O sol se põe em solidão. Não sei o que ocorre com as tardes, que são tristes por si só. As manhãs, as noites, as madrugadas... Todas podem ser tristes, mas as tardes não são por razão de escolha, são pela simples razão de ser. Nas tardes é que o corpo parece cansado de tanta vida. Na tarde é que surgem as lembranças. Na tarde surgem todas as dores passadas. Nas tardes é que inventamos de ouvir aquela música, que vamos ler aqueles escritos que ficam guardados esperando não sei o quê.

Tarde. Talvez seja a sensação de que o dia se vai, o tempo passa contra a vontade e que não conseguimos fazer o que queríamos. A sensação de que não somos o que sonhamos ser. Sonho. Na tarde é que nos embriagamos de tantos sonhos e nos decepcionamos, talvez porque acordamos cheios de esperança, uma esperança que cai como grãos de areia numa ampulheta.

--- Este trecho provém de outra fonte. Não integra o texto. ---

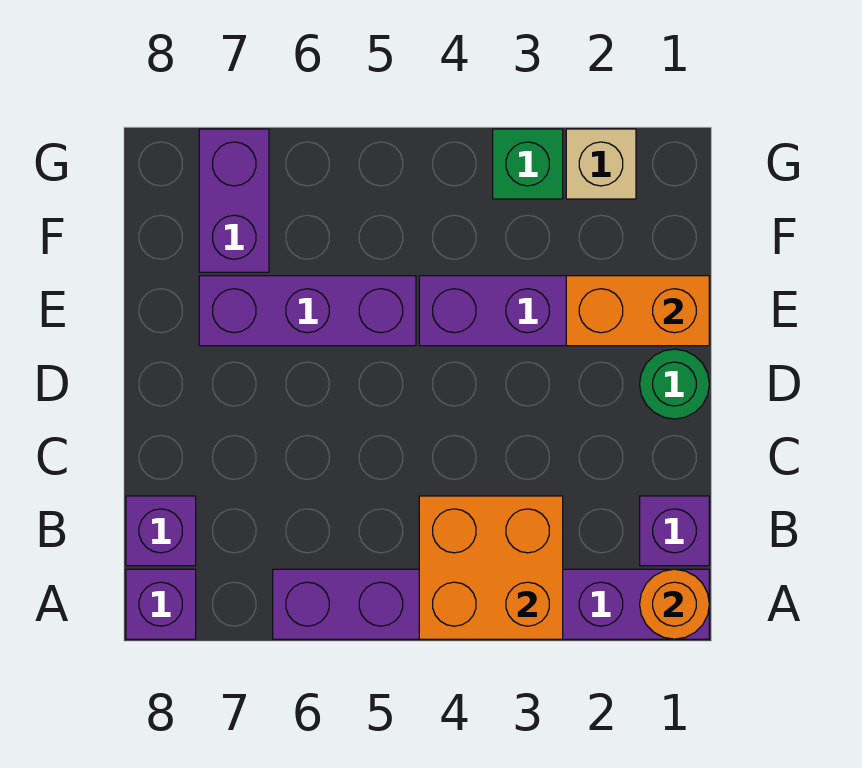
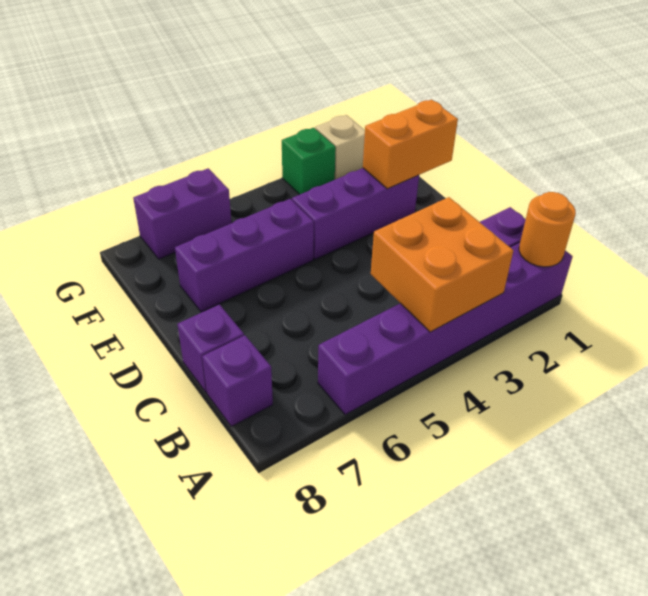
purple 1x1 brick [126,569,196,639] -> purple 1x1 brick moved to [178,304,244,393]
green 1x1 round brick [640,349,709,419] -> none
purple 1x2 brick [199,129,269,272] -> purple 1x2 brick turned to [133,168,231,259]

A tarde, esta que me refiro, nostálgica, nasce ai pelas três horas e se estende até o sol cair em esquecimento. É na tarde que temos a sensação de perda. É durante a tarde que somos os mais pessimistas possíveis. É na tarde que os velórios são mais tristes. Talvez porque o choro caia mais sentido. Talvez porque a tarde tem algo de morte. Quem já recebeu um convite de casamento para as três da tarde que me atire a primeira pedra.

As tardes de inverno são ainda mais saudosas. E quando chove à tarde, então? Há todo um sabor de saudade no ar que pousa abruptamente sobre a tarde. O vento parece carregar a tristeza nos braços e abandoná-la em nossas janelas. Sinta o vento da tarde. Comungue do vento da tarde. Entregue-se ao vento da tarde. Cuidado, pode ser uma entrega sem volta. Enquanto trabalhamos, fazemos alguma coisa, o sentimento que brota das tardes passa despercebido. Mas aos sábados, domingos, feriados e dias afim, a tarde tem uma sensação única.

É o momento em que o tempo pára para ver o passado passar. E o passado vem com a mesma carga de sentimentos de quando foi presente. Surgem histórias, mitos, frases, amores, lágrimas, todos passam por ruas e deságuam no corpo e mais tarde se vão. Sentimos tudo novamente. É como se a vida passada tardasse em chegar. A tarde é como um barco à vela que lamenta pela falta de vento, um barco que se vê perdido, sozinho, abandonado, num oceano imenso. À frente, a esperança de novos mares, terras, vidas; Atrás, um caminho o qual as ondas nos empurram, embora já conhecemos suas águas. As correntes no trazem de volta tanta coisa que ficou. A tarde é como se a água corrente parasse de correr e, até mesmo, corresse na direção contrária, embora os ponteiros insistam em seguir em frente. Tardes, tardes que nos entardecem.